--- EXTRACTED ENTRIES ---

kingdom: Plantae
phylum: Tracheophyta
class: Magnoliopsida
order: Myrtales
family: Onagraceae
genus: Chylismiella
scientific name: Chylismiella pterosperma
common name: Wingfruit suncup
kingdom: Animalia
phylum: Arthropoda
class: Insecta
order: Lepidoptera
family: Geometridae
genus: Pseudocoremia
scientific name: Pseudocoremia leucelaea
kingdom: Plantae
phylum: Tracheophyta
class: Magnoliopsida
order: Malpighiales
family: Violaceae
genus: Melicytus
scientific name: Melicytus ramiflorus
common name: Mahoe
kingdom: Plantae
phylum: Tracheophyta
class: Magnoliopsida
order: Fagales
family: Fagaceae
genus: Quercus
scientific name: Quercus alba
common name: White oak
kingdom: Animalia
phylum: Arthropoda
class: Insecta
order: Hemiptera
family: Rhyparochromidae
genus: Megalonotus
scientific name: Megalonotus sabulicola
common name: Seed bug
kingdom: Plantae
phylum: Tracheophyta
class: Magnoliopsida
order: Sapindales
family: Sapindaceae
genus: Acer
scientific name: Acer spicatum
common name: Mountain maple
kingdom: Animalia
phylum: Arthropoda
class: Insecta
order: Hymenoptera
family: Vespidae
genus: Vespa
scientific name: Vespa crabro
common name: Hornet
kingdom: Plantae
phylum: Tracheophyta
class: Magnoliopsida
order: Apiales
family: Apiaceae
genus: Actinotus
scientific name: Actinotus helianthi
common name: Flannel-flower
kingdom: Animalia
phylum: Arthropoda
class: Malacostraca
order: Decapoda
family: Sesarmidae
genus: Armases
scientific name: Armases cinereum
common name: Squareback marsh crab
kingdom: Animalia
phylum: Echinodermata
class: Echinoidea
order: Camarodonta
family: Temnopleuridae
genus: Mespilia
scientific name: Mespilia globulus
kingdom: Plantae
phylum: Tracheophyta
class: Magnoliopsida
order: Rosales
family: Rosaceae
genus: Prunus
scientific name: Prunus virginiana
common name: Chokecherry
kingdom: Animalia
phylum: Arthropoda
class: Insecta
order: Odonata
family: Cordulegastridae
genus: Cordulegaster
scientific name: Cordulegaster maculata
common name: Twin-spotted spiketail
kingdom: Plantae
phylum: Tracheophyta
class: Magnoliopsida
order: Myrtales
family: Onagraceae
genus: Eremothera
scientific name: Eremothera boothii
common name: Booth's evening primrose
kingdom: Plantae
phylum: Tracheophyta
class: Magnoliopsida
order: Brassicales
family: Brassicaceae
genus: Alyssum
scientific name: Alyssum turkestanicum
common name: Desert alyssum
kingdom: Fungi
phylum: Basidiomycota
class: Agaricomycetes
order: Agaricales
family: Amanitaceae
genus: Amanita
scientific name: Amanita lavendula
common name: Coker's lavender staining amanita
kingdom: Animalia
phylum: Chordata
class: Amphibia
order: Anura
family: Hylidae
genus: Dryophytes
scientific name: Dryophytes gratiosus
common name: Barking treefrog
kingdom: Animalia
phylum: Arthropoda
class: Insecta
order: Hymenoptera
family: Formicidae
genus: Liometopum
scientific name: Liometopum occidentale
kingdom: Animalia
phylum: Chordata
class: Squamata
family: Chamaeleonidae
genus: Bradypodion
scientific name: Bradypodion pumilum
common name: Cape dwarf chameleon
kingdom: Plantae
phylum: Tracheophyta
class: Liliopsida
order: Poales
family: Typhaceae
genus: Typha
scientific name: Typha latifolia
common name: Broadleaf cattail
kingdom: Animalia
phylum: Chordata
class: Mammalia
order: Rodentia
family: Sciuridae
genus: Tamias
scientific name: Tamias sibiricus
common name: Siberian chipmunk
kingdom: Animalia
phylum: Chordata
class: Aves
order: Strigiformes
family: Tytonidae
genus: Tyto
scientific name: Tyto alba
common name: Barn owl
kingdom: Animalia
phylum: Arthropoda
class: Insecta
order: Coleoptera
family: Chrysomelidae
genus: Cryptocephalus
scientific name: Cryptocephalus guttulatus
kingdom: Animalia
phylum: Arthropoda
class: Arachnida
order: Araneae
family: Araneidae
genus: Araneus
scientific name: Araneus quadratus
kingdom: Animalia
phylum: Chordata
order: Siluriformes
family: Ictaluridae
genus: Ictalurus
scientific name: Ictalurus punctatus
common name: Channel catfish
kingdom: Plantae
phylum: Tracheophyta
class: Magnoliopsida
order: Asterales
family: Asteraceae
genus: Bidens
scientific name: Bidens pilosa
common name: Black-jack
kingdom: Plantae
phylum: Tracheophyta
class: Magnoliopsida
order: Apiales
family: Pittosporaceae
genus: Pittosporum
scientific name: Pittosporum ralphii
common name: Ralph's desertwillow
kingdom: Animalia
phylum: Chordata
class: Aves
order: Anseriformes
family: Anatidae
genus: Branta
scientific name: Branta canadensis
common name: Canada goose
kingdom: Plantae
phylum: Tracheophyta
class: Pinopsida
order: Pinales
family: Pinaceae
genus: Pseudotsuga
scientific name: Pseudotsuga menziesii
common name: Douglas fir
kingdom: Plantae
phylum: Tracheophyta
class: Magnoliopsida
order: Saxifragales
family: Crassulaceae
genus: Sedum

---

§ **STATED PROBLEM**: Extract every line of the listing above, reproducing each one verbatim and in its original order.

§ **TASK SOLUTION**:
kingdom: Plantae
phylum: Tracheophyta
class: Magnoliopsida
order: Myrtales
family: Onagraceae
genus: Chylismiella
scientific name: Chylismiella pterosperma
common name: Wingfruit suncup
kingdom: Animalia
phylum: Arthropoda
class: Insecta
order: Lepidoptera
family: Geometridae
genus: Pseudocoremia
scientific name: Pseudocoremia leucelaea
kingdom: Plantae
phylum: Tracheophyta
class: Magnoliopsida
order: Malpighiales
family: Violaceae
genus: Melicytus
scientific name: Melicytus ramiflorus
common name: Mahoe
kingdom: Plantae
phylum: Tracheophyta
class: Magnoliopsida
order: Fagales
family: Fagaceae
genus: Quercus
scientific name: Quercus alba
common name: White oak
kingdom: Animalia
phylum: Arthropoda
class: Insecta
order: Hemiptera
family: Rhyparochromidae
genus: Megalonotus
scientific name: Megalonotus sabulicola
common name: Seed bug
kingdom: Plantae
phylum: Tracheophyta
class: Magnoliopsida
order: Sapindales
family: Sapindaceae
genus: Acer
scientific name: Acer spicatum
common name: Mountain maple
kingdom: Animalia
phylum: Arthropoda
class: Insecta
order: Hymenoptera
family: Vespidae
genus: Vespa
scientific name: Vespa crabro
common name: Hornet
kingdom: Plantae
phylum: Tracheophyta
class: Magnoliopsida
order: Apiales
family: Apiaceae
genus: Actinotus
scientific name: Actinotus helianthi
common name: Flannel-flower
kingdom: Animalia
phylum: Arthropoda
class: Malacostraca
order: Decapoda
family: Sesarmidae
genus: Armases
scientific name: Armases cinereum
common name: Squareback marsh crab
kingdom: Animalia
phylum: Echinodermata
class: Echinoidea
order: Camarodonta
family: Temnopleuridae
genus: Mespilia
scientific name: Mespilia globulus
kingdom: Plantae
phylum: Tracheophyta
class: Magnoliopsida
order: Rosales
family: Rosaceae
genus: Prunus
scientific name: Prunus virginiana
common name: Chokecherry
kingdom: Animalia
phylum: Arthropoda
class: Insecta
order: Odonata
family: Cordulegastridae
genus: Cordulegaster
scientific name: Cordulegaster maculata
common name: Twin-spotted spiketail
kingdom: Plantae
phylum: Tracheophyta
class: Magnoliopsida
order: Myrtales
family: Onagraceae
genus: Eremothera
scientific name: Eremothera boothii
common name: Booth's evening primrose
kingdom: Plantae
phylum: Tracheophyta
class: Magnoliopsida
order: Brassicales
family: Brassicaceae
genus: Alyssum
scientific name: Alyssum turkestanicum
common name: Desert alyssum
kingdom: Fungi
phylum: Basidiomycota
class: Agaricomycetes
order: Agaricales
family: Amanitaceae
genus: Amanita
scientific name: Amanita lavendula
common name: Coker's lavender staining amanita
kingdom: Animalia
phylum: Chordata
class: Amphibia
order: Anura
family: Hylidae
genus: Dryophytes
scientific name: Dryophytes gratiosus
common name: Barking treefrog
kingdom: Animalia
phylum: Arthropoda
class: Insecta
order: Hymenoptera
family: Formicidae
genus: Liometopum
scientific name: Liometopum occidentale
kingdom: Animalia
phylum: Chordata
class: Squamata
family: Chamaeleonidae
genus: Bradypodion
scientific name: Bradypodion pumilum
common name: Cape dwarf chameleon
kingdom: Plantae
phylum: Tracheophyta
class: Liliopsida
order: Poales
family: Typhaceae
genus: Typha
scientific name: Typha latifolia
common name: Broadleaf cattail
kingdom: Animalia
phylum: Chordata
class: Mammalia
order: Rodentia
family: Sciuridae
genus: Tamias
scientific name: Tamias sibiricus
common name: Siberian chipmunk
kingdom: Animalia
phylum: Chordata
class: Aves
order: Strigiformes
family: Tytonidae
genus: Tyto
scientific name: Tyto alba
common name: Barn owl
kingdom: Animalia
phylum: Arthropoda
class: Insecta
order: Coleoptera
family: Chrysomelidae
genus: Cryptocephalus
scientific name: Cryptocephalus guttulatus
kingdom: Animalia
phylum: Arthropoda
class: Arachnida
order: Araneae
family: Araneidae
genus: Araneus
scientific name: Araneus quadratus
kingdom: Animalia
phylum: Chordata
order: Siluriformes
family: Ictaluridae
genus: Ictalurus
scientific name: Ictalurus punctatus
common name: Channel catfish
kingdom: Plantae
phylum: Tracheophyta
class: Magnoliopsida
order: Asterales
family: Asteraceae
genus: Bidens
scientific name: Bidens pilosa
common name: Black-jack
kingdom: Plantae
phylum: Tracheophyta
class: Magnoliopsida
order: Apiales
family: Pittosporaceae
genus: Pittosporum
scientific name: Pittosporum ralphii
common name: Ralph's desertwillow
kingdom: Animalia
phylum: Chordata
class: Aves
order: Anseriformes
family: Anatidae
genus: Branta
scientific name: Branta canadensis
common name: Canada goose
kingdom: Plantae
phylum: Tracheophyta
class: Pinopsida
order: Pinales
family: Pinaceae
genus: Pseudotsuga
scientific name: Pseudotsuga menziesii
common name: Douglas fir
kingdom: Plantae
phylum: Tracheophyta
class: Magnoliopsida
order: Saxifragales
family: Crassulaceae
genus: Sedum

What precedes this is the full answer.